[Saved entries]
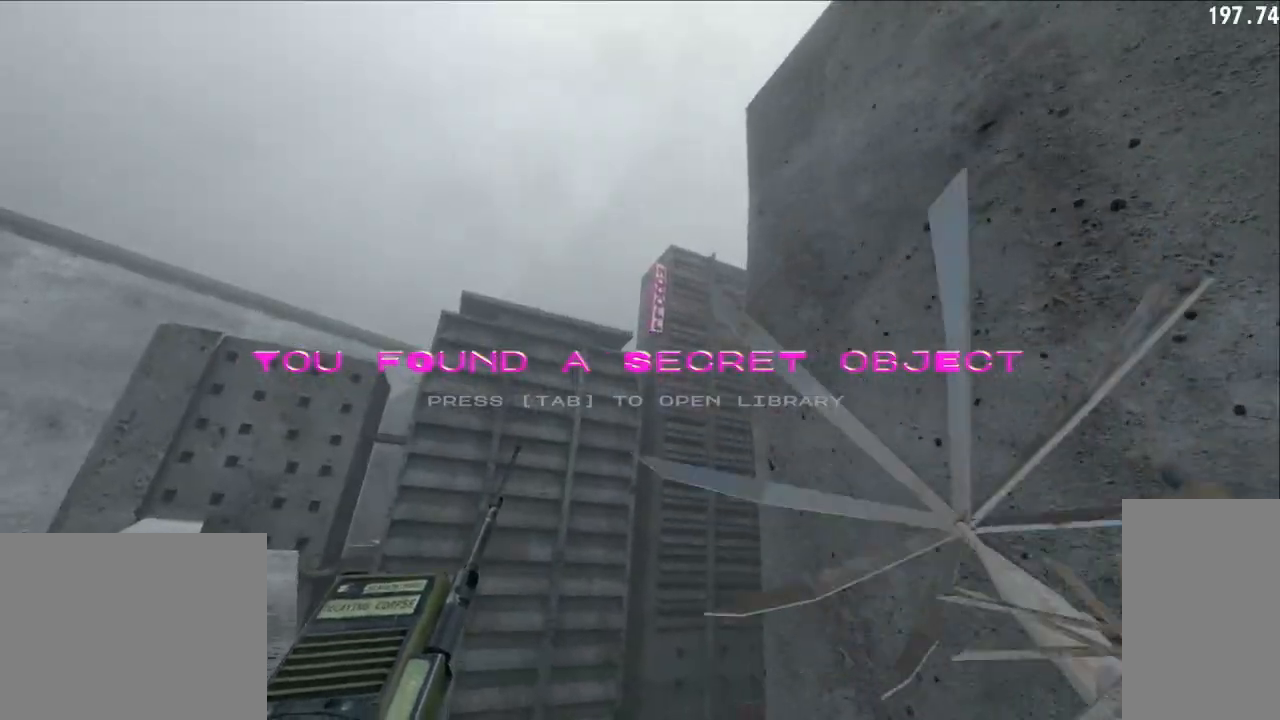
{"keys": ["d", "shift", "space", "w"], "mouse": ["left"], "events": [[150, "a", "up"], [183, "space", "up"], [200, "d", "down"], [333, "space", "down"]]}
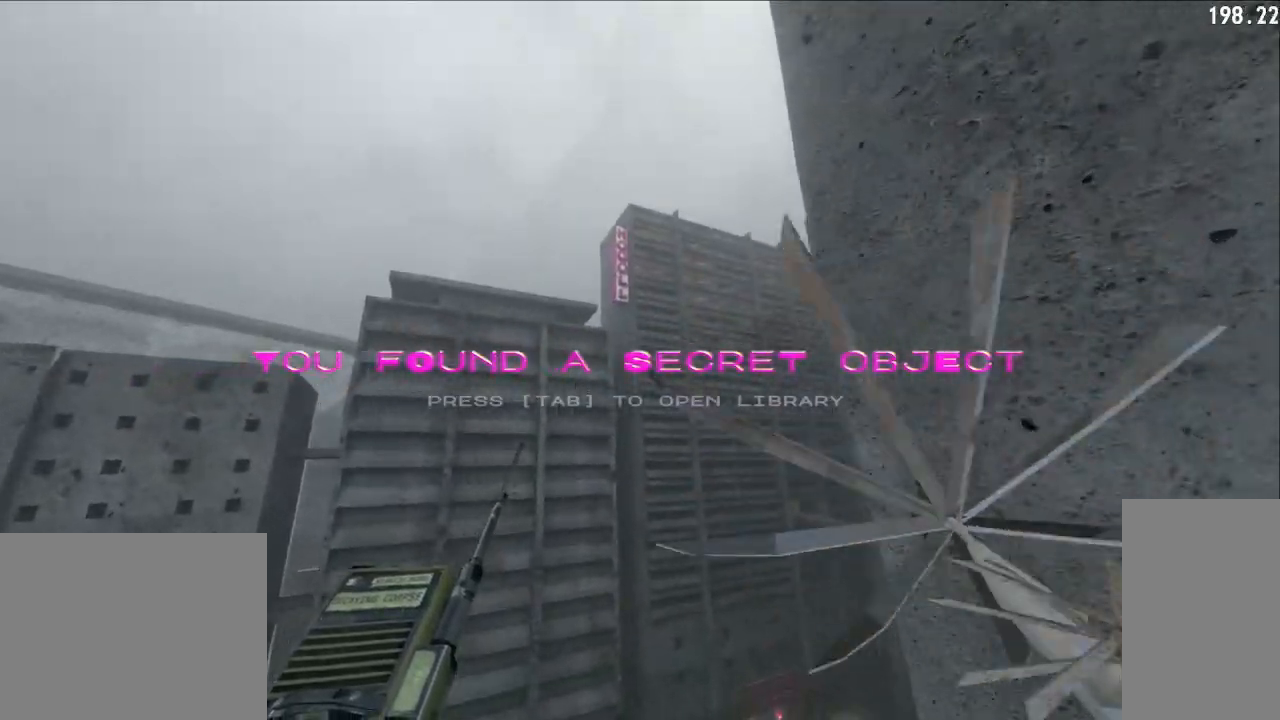
{"keys": ["d", "shift", "space", "w"], "mouse": ["left"], "events": [[250, "space", "up"], [383, "space", "down"]]}
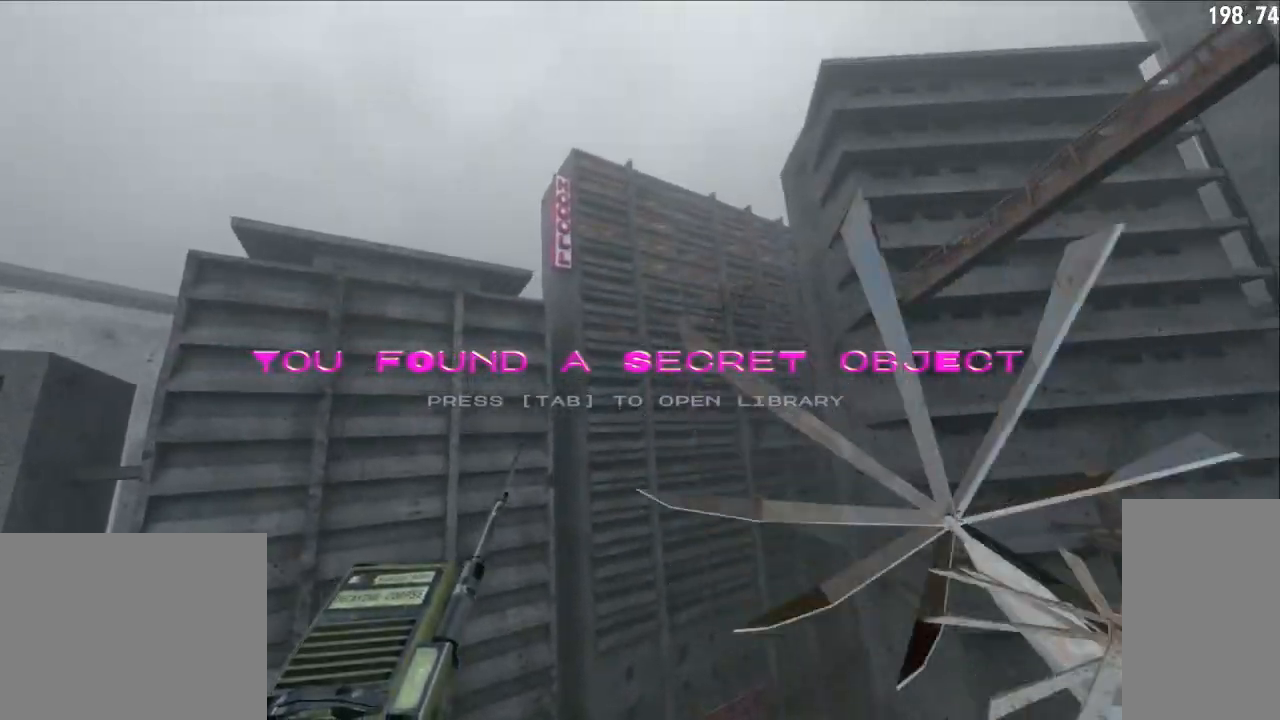
{"keys": ["d", "shift", "w"], "mouse": ["left"], "events": [[383, "space", "up"]]}
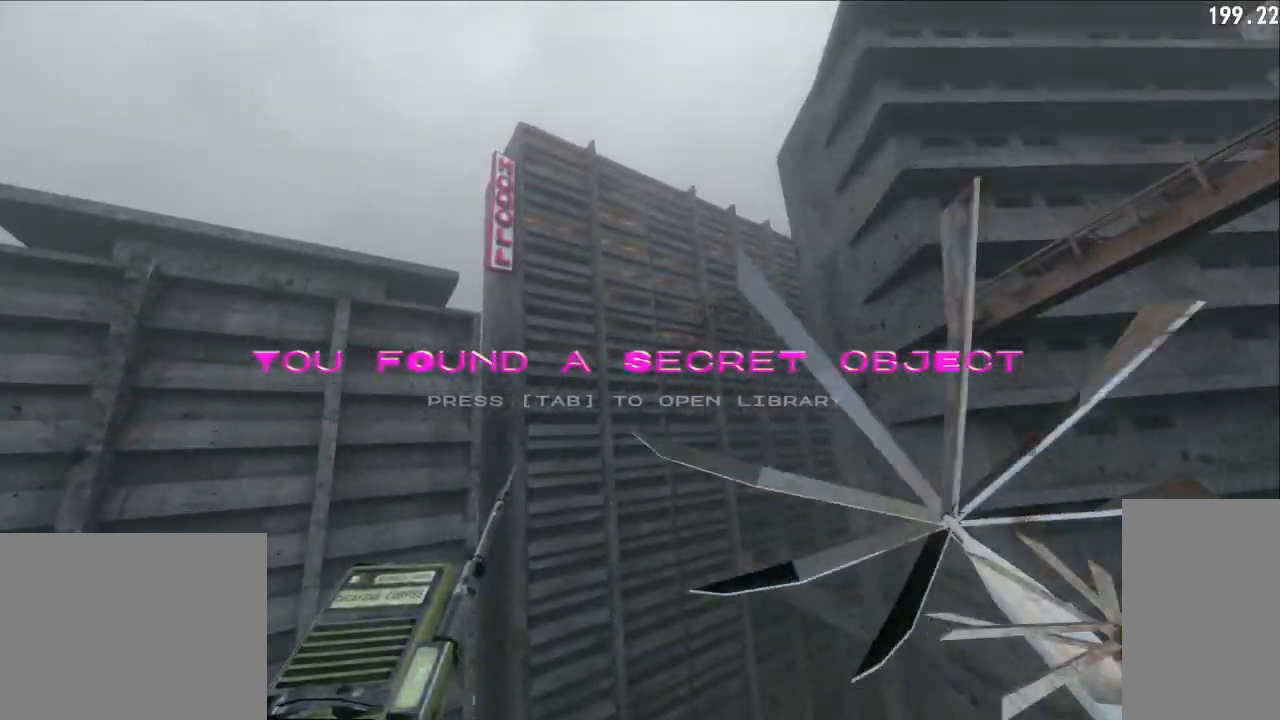
{"keys": ["d", "shift", "space", "w"], "mouse": ["left"], "events": [[283, "space", "down"], [450, "space", "up"], [483, "space", "down"]]}
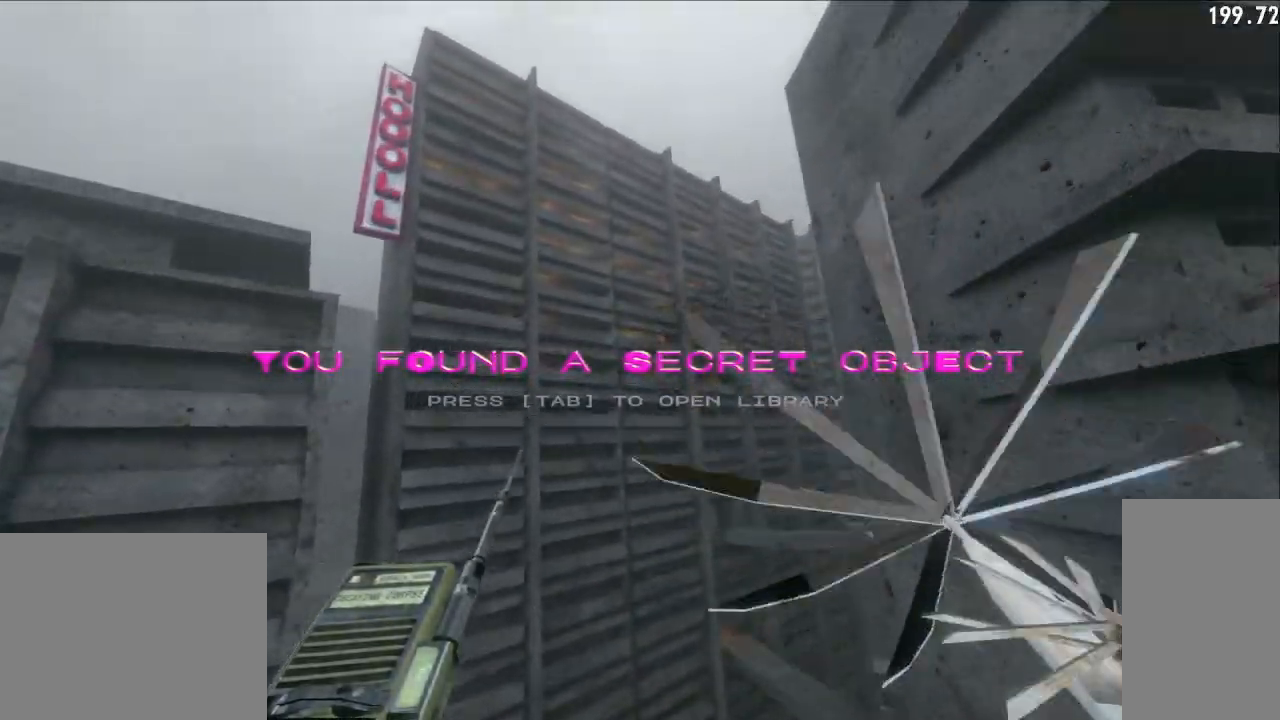
{"keys": ["w"], "mouse": ["left"], "events": [[83, "space", "up"], [150, "d", "up"], [400, "shift", "up"]]}
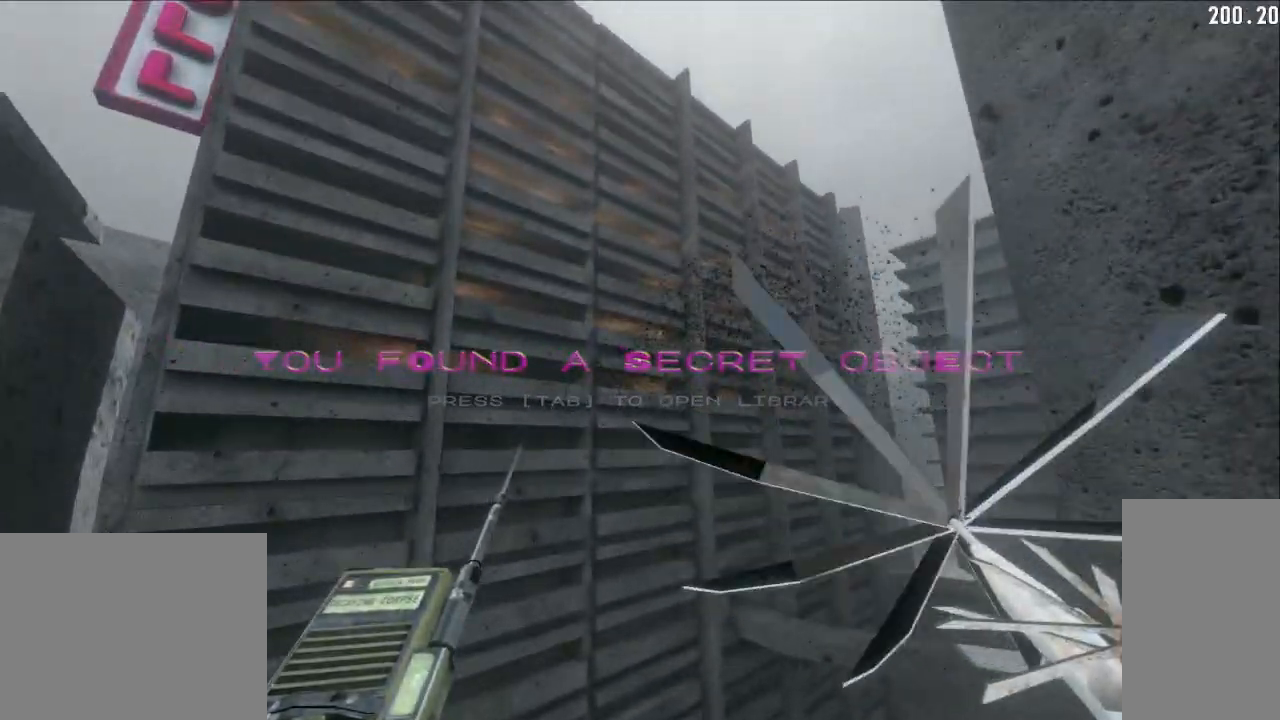
{"keys": [], "mouse": [], "events": [[33, "space", "down"], [133, "d", "down"], [183, "mouse_left", "up"], [233, "w", "up"], [283, "d", "up"], [317, "space", "up"]]}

Work to be completed: Return every line holding the word "down" from the records.

Task answer:
{"keys": ["d", "shift", "space", "w"], "mouse": ["left"], "events": [[150, "a", "up"], [183, "space", "up"], [200, "d", "down"], [333, "space", "down"]]}
{"keys": ["d", "shift", "space", "w"], "mouse": ["left"], "events": [[250, "space", "up"], [383, "space", "down"]]}
{"keys": ["d", "shift", "space", "w"], "mouse": ["left"], "events": [[283, "space", "down"], [450, "space", "up"], [483, "space", "down"]]}
{"keys": [], "mouse": [], "events": [[33, "space", "down"], [133, "d", "down"], [183, "mouse_left", "up"], [233, "w", "up"], [283, "d", "up"], [317, "space", "up"]]}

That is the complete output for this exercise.